> [EXERCISE TASK]
Show each line below that contains the string "sketch". Case counts.

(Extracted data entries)
******************************
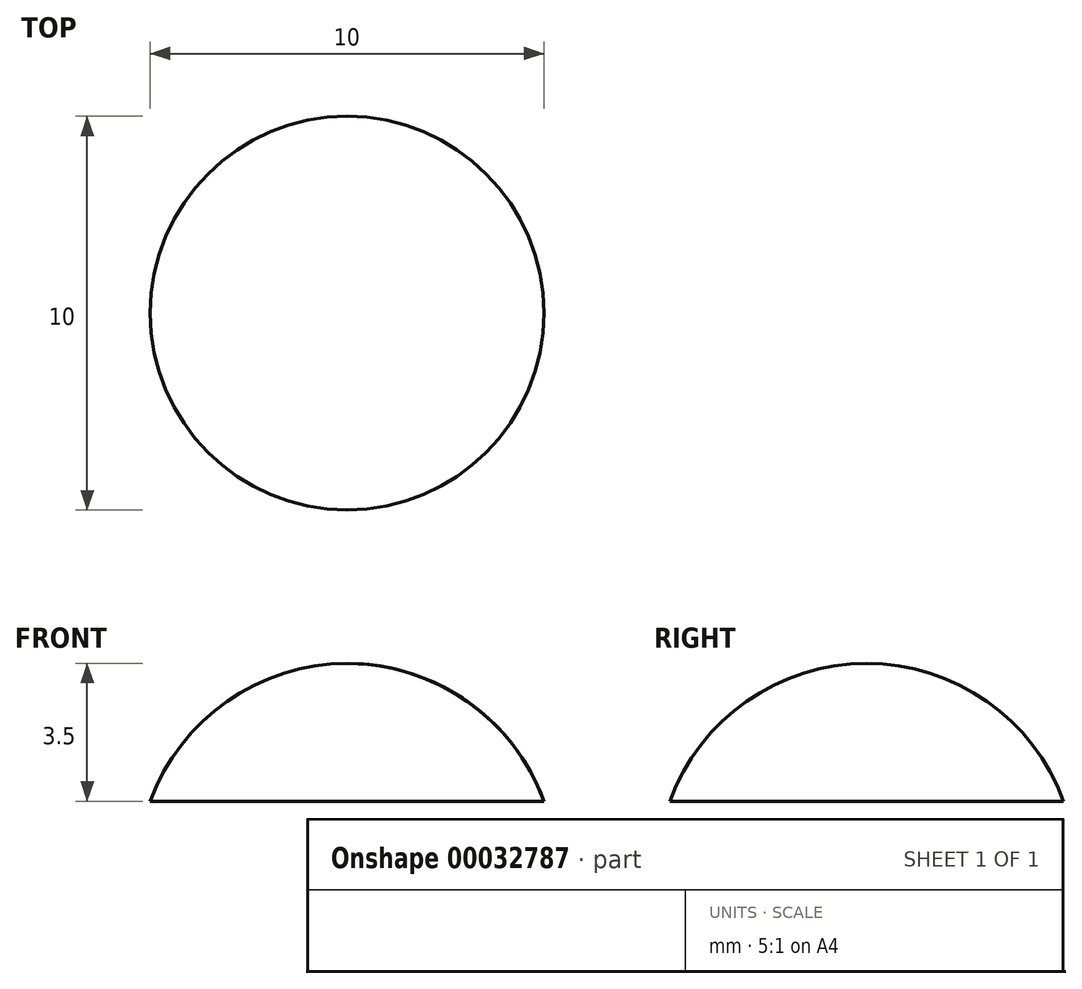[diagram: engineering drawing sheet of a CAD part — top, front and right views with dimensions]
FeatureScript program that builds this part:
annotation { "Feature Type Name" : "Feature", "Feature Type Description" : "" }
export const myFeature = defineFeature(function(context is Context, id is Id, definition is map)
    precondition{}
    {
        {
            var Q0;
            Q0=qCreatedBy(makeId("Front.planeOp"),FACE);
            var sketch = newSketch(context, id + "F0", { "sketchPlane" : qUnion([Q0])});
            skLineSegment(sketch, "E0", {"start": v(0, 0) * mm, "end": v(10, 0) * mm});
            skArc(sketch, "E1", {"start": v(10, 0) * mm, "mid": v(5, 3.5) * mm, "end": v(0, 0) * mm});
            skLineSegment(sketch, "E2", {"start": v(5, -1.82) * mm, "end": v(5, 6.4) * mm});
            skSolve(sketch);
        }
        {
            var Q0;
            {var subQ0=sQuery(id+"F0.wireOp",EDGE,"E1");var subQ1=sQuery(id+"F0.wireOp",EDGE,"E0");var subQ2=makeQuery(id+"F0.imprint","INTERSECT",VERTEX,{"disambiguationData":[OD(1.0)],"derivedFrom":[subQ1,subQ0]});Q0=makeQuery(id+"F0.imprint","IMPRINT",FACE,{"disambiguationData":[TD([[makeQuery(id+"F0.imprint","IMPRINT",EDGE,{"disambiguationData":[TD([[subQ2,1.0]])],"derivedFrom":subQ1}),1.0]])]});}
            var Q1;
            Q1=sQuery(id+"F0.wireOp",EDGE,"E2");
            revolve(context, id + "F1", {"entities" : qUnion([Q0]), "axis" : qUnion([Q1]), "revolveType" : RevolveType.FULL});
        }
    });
******************************
> [FINISHED TASK]
            var sketch = newSketch(context, id + "F0", { "sketchPlane" : qUnion([Q0])});
            skLineSegment(sketch, "E0", {"start": v(0, 0) * mm, "end": v(10, 0) * mm});
            skArc(sketch, "E1", {"start": v(10, 0) * mm, "mid": v(5, 3.5) * mm, "end": v(0, 0) * mm});
            skLineSegment(sketch, "E2", {"start": v(5, -1.82) * mm, "end": v(5, 6.4) * mm});
            skSolve(sketch);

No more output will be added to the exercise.